Bolivia declared a National Emergency on Saturday due to ongoing, near-record-breaking wildfires burning throughout the country, according to the country’s defense ministry.

Wildfires burned at least 3 million hectares (7.5 million acres) throughout Bolivia so far this year, the nation’s highest hectare total since 2010, according to Brazil’s space research agency Inep. The agency recorded over 56,000 fire outbreaks between January and Sept. 8, which is 20,000 outbreaks higher than the country’s yearly average and is already the country’s third-highest annual outbreak total since 1998.

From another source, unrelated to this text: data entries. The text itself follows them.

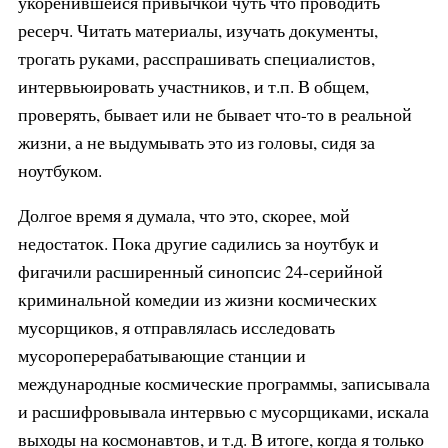
укоренившейся привычкой чуть что проводить
ресерч. Читать материалы, изучать документы,
трогать руками, расспрашивать специалистов,
интервьюировать участников, и т.п. В общем,
проверять, бывает или не бывает что-то в реальной
жизни, а не выдумывать это из головы, сидя за
ноутбуком.
Долгое время я думала, что это, скорее, мой
недостаток. Пока другие садились за ноутбук и
фигачили расширенный синопсис 24-серийной
криминальной комедии из жизни космических
мусорщиков, я отправлялась исследовать
мусороперерабатывающие станции и
международные космические программы, записывала
и расшифровывала интервью с мусорщиками, искала
выходы на космонавтов, и т.д. В итоге, когда я только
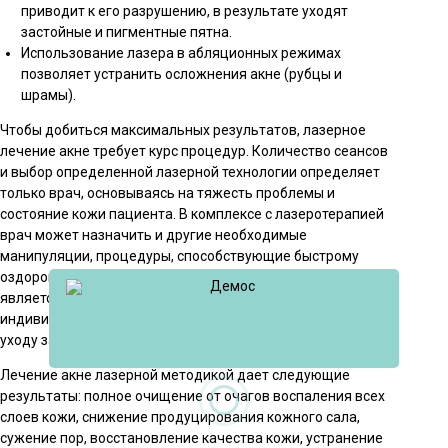
приводит к его разрушению, в результате уходят
застойные и пигментные пятна.
Использование лазера в абляционных режимах
позволяет устранить осложнения акне (рубцы и
шрамы).
Чтобы добиться максимальных результатов, лазерное
лечение акне требует курс процедур. Количество сеансов
и выбор определенной лазерной технологии определяет
только врач, основываясь на тяжесть проблемы и
состояние кожи пациента. В комплексе с лазеротерапией
врач может назначить и другие необходимые
манипуляции, процедуры, способствующие быстрому
оздоровлению кожи. Обязательным первым этапом
является аппаратная чистка. Также врач дает
индивидуальные рекомендации по выбору средств и
уходу за кожей в домашних условиях.
Лечение акне лазерной методикой дает следующие
результаты: полное очищение от очагов воспаления всех
слоев кожи, снижение продуцирования кожного сала,
сужение пор, восстановление качества кожи, устранение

Bolivia’s wildfire season usually peaks in August and September, but officials are already preparing to continue fighting fires until the year’s end. The country saw its highest number of October, November, and December fire outbreaks ever recorded last year at 12,453, 9,426, and 1,347 outbreaks respectively.

“The head of the Ministry of Defense explained that the national emergency will allow for a more agile and rapid dynamic in the procedures with countries interested in providing support to Bolivia to mitigate the fire,” the ministry’s statement read. “At the national level, there will be active and coordinated work with the governorates, municipalities, and institutions of the central government and others that have to do with mitigating fires, as well as attention to health and humanitarian issues for the affected populations and the firefighters who are working, said the authority.”

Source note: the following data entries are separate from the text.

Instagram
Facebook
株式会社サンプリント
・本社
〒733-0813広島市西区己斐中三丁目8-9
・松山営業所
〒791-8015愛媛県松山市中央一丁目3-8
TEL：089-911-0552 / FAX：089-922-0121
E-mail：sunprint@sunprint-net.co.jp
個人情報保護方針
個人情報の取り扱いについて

“Forest firefighters from the Armed Forces carry out NIGHT PATROLS to combat the fire in the Pantanal area, which includes the San Matías – Las Petas route, in the department of Santa Cruz” – Bolivia Ministry of Defense

South America’s highest wildfire activity so far this year are in Bolivia and areas of the Brazilian Amazon. Brazilian authorities also estimated 2024’s July was the worst July in two decades, with more than 22,000 active wildfires. Wildfire increases occurred around two weeks earlier than usual during fire season in the region, which historically has peaked in August and September.

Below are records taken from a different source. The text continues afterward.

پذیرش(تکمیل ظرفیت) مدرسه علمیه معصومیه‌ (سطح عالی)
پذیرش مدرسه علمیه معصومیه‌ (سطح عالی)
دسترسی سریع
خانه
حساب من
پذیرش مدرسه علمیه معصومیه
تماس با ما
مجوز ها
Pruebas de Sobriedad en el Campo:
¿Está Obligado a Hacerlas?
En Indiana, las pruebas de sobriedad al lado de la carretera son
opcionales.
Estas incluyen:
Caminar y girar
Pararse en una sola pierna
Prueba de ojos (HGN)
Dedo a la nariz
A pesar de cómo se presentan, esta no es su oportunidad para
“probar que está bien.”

Brazil’s above-average emissions are caused in part by wildfires burning across the Pantanal wetlands. The world’s largest tropical wetland and biodiversity haven has marked record-breaking wildfires this year, just four years after similar fires burned 13,300 acres of the preserve.

“We were just trying to recover from the 2020 fire, which devastated our Pantanal. We had not fully recovered and now we are facing this again,” said a volunteer firefighter with the Baia Negra Environmental Protection Area’s Association of Women Producers.

The Pantanal is the biome in Brazil that has dried up the most between 1985 and 2023. Annual water surface for the area last year was just under 944,000 acres — only 2 percent of the wetland biome was covered by water. The total is reportedly 61 percent under the historical average. The area was 50 percent drier in 2023 than it was in 2018 when the area’s last major flood happened.